Here we are again, with another edition of The Body Diaries. This week I am super excited to be chatting with the most wonderful person to follow me on Twitter, a huge history buff and someone I consider a political soulmate. Darcy has been one of the biggest supporters of this series, so I am thrilled she is taking part! Grab a cuppa tea and get ready to dive into her relationship with her body.
(TW: this interview discusses eating disorders so reader’s discretion is advised)
Give my readers a little introduction to you. Who are you and what are you about?
My name is Darcy, I’m 23 (almost 24!) and I live in Hertfordshire. I graduated from the University of Birmingham in 2015 with a degree in history and I am currently working in a start-up business as a progressions manger. I’m a proud member of the Labour party and I really feel that my political roots are an important part of my identity, along with being a feminist and humanitarian. I suffer with depression, anxiety and anorexia nervosa. I try to be as open and honest about my mental health struggles in a bid to help remove the taboo stigma that surrounds it!
How would you describe your relationship with your body?
My relationship with my body has always been heavily clouded by other people’s opinions of it, consequently I have disliked and been unkind to it for as long as I can remember. When I was 13, I was diagnosed with anorexia nervosa. Even when I was wearing clothing for a 7-8 year-old child, I still stood in front of a mirror and cursed at my body! I mostly recovered well and was weight restored by the time I was 16-years-old and, for the first time, I briefly enjoyed my body. At the age of 19, I went to university and gained a total of 5 stone. I was using food as a source of comfort to deal with being away from home and an abusive relationship I was in. In May of this year, I was, once again, diagnosed with anorexia. My relationship with my body has hit a low but this is something I’m trying very hard to change. The treatment I am receiving at the moment for my eating disorder is centred around accepting, embracing and being kind to your body.

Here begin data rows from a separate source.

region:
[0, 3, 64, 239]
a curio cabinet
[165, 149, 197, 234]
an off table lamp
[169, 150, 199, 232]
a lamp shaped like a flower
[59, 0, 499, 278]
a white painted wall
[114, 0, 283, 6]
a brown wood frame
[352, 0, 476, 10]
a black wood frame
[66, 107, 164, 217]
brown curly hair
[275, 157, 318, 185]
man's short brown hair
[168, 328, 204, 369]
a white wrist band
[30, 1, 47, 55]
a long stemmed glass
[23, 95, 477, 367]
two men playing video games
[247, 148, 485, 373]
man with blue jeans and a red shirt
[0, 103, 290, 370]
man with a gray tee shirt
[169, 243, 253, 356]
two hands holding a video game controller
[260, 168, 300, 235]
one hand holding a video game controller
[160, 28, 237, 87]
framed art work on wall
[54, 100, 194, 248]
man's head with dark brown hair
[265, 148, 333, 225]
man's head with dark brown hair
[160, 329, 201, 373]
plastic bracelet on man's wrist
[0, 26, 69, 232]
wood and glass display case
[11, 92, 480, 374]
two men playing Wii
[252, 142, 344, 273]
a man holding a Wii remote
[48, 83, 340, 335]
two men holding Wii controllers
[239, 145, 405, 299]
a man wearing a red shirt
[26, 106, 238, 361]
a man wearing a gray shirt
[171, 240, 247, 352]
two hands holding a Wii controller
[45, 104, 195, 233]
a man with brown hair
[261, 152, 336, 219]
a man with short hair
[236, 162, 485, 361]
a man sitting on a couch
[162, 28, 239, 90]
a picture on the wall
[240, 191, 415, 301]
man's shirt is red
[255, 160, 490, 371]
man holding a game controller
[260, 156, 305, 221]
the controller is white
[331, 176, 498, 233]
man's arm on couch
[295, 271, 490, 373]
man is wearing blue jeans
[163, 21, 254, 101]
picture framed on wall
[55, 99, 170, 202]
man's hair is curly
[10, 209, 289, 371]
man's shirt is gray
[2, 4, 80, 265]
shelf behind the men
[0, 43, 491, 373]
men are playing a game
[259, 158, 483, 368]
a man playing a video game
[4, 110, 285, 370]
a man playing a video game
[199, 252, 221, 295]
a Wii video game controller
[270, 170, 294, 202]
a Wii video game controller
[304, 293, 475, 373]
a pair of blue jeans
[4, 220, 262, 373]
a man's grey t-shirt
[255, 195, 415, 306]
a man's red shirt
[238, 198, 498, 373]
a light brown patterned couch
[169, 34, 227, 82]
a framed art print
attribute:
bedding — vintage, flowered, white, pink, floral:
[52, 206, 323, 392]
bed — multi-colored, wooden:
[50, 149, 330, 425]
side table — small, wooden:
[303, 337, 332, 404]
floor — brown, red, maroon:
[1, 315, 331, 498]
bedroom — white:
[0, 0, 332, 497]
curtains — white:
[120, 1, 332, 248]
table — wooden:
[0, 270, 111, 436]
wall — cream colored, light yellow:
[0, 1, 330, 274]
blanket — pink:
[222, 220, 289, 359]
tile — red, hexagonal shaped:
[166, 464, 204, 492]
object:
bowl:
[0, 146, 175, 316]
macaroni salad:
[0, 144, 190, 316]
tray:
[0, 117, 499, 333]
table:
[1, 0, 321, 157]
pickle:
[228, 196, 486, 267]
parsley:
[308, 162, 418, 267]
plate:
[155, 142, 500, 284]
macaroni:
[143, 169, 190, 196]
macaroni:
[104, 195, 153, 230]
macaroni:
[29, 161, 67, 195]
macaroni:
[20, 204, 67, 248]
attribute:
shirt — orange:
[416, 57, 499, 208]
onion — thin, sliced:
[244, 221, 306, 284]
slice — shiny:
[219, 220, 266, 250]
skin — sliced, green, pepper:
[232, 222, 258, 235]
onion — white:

Honestly, I struggle with this most days! I love my body for never giving up on my despite what I have put it through and I hope, that one day soon, I will be able to say I’m okay with how my body looks. I am in awe of people who are proud of their body and I am so excited for the ‘body positivity’ movement to become standard thinking in a generations time (here’s hoping!).
Tell me which 3 parts of yourself that you love the most?
This answer consisted of a lot of typing and erasing, I’m quite sad about how much I struggled! I would go with my eyes, my smile and my hair.
What is your go-to outfit that makes you feel like you’re the hottest person on earth?
Anything high waisted with a tiny strappy top because I don’t have to wear a bra!
How do you try and get over the bad days you have with your body?
I try to remember how amazing and reliable my body is – it has carried me through many emotional and physical journeys. I am so lucky to and privileged to have a healthy body! I also try to remember that I am so much more than just a body. I have an amazing job and I am so valued by my bosses which has nothing to do with my body. My boyfriend, friends and family show me so much love and enjoy spending time with me but that isn’t because of my body – it’s because I am caring and funny (hopefully!). I have had days where I have been unable to look in the mirror because I am too upset by what I see. I have learned to just take eachday as it comes! We are our own biggest critics but nobody ever sees the flaws in the magnified ways that we do.
What tips would you give your 12-year-old self about body confidence?
I would say that the media lies and to ignore what anybody tells you your body ‘should’ look like because the photoshopped women everywhere don’t even look like that! Also, there is no competition and one person’s beauty does not take anything away from your own – you will never have the body of a super model if that isn’t your full-time job. Accept the things you can’t change and make them yours!